(Beginning of DATA FOR THIS EXERCISE)
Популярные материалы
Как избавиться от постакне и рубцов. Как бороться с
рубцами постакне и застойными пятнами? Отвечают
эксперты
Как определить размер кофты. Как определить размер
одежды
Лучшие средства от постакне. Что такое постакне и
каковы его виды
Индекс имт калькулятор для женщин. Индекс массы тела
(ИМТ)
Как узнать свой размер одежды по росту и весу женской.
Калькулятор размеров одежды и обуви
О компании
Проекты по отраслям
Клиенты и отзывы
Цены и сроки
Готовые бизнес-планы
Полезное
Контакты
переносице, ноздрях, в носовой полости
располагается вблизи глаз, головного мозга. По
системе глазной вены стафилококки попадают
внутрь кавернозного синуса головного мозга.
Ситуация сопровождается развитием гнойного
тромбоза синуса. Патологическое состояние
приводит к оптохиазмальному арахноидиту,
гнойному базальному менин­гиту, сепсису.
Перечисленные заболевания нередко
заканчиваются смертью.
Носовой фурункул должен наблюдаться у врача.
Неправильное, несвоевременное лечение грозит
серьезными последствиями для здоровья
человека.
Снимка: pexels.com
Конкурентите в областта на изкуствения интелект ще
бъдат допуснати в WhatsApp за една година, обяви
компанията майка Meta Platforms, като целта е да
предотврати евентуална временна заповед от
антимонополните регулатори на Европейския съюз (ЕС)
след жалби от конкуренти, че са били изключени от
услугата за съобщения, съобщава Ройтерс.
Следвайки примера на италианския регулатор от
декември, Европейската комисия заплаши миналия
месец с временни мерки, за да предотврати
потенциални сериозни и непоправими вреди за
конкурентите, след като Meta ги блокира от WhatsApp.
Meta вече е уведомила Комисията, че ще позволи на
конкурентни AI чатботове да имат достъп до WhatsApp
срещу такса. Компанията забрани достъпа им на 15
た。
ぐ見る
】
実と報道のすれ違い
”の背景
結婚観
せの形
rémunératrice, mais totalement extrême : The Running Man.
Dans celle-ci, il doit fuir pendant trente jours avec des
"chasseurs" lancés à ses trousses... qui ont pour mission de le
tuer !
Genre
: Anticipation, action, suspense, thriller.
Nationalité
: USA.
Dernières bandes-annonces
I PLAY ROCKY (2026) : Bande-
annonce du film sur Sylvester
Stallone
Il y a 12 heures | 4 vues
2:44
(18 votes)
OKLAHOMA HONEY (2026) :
(End of DATA FOR THIS EXERCISE)
• TO DO
Quote all the records exactly, please, leaving none out.

• TASK OUTPUT
Популярные материалы
Как избавиться от постакне и рубцов. Как бороться с
рубцами постакне и застойными пятнами? Отвечают
эксперты
Как определить размер кофты. Как определить размер
одежды
Лучшие средства от постакне. Что такое постакне и
каковы его виды
Индекс имт калькулятор для женщин. Индекс массы тела
(ИМТ)
Как узнать свой размер одежды по росту и весу женской.
Калькулятор размеров одежды и обуви
О компании
Проекты по отраслям
Клиенты и отзывы
Цены и сроки
Готовые бизнес-планы
Полезное
Контакты
переносице, ноздрях, в носовой полости
располагается вблизи глаз, головного мозга. По
системе глазной вены стафилококки попадают
внутрь кавернозного синуса головного мозга.
Ситуация сопровождается развитием гнойного
тромбоза синуса. Патологическое состояние
приводит к оптохиазмальному арахноидиту,
гнойному базальному менин­гиту, сепсису.
Перечисленные заболевания нередко
заканчиваются смертью.
Носовой фурункул должен наблюдаться у врача.
Неправильное, несвоевременное лечение грозит
серьезными последствиями для здоровья
человека.
Снимка: pexels.com
Конкурентите в областта на изкуствения интелект ще
бъдат допуснати в WhatsApp за една година, обяви
компанията майка Meta Platforms, като целта е да
предотврати евентуална временна заповед от
антимонополните регулатори на Европейския съюз (ЕС)
след жалби от конкуренти, че са били изключени от
услугата за съобщения, съобщава Ройтерс.
Следвайки примера на италианския регулатор от
декември, Европейската комисия заплаши миналия
месец с временни мерки, за да предотврати
потенциални сериозни и непоправими вреди за
конкурентите, след като Meta ги блокира от WhatsApp.
Meta вече е уведомила Комисията, че ще позволи на
конкурентни AI чатботове да имат достъп до WhatsApp
срещу такса. Компанията забрани достъпа им на 15
た。
ぐ見る
】
実と報道のすれ違い
”の背景
結婚観
せの形
rémunératrice, mais totalement extrême : The Running Man.
Dans celle-ci, il doit fuir pendant trente jours avec des
"chasseurs" lancés à ses trousses... qui ont pour mission de le
tuer !
Genre
: Anticipation, action, suspense, thriller.
Nationalité
: USA.
Dernières bandes-annonces
I PLAY ROCKY (2026) : Bande-
annonce du film sur Sylvester
Stallone
Il y a 12 heures | 4 vues
2:44
(18 votes)
OKLAHOMA HONEY (2026) :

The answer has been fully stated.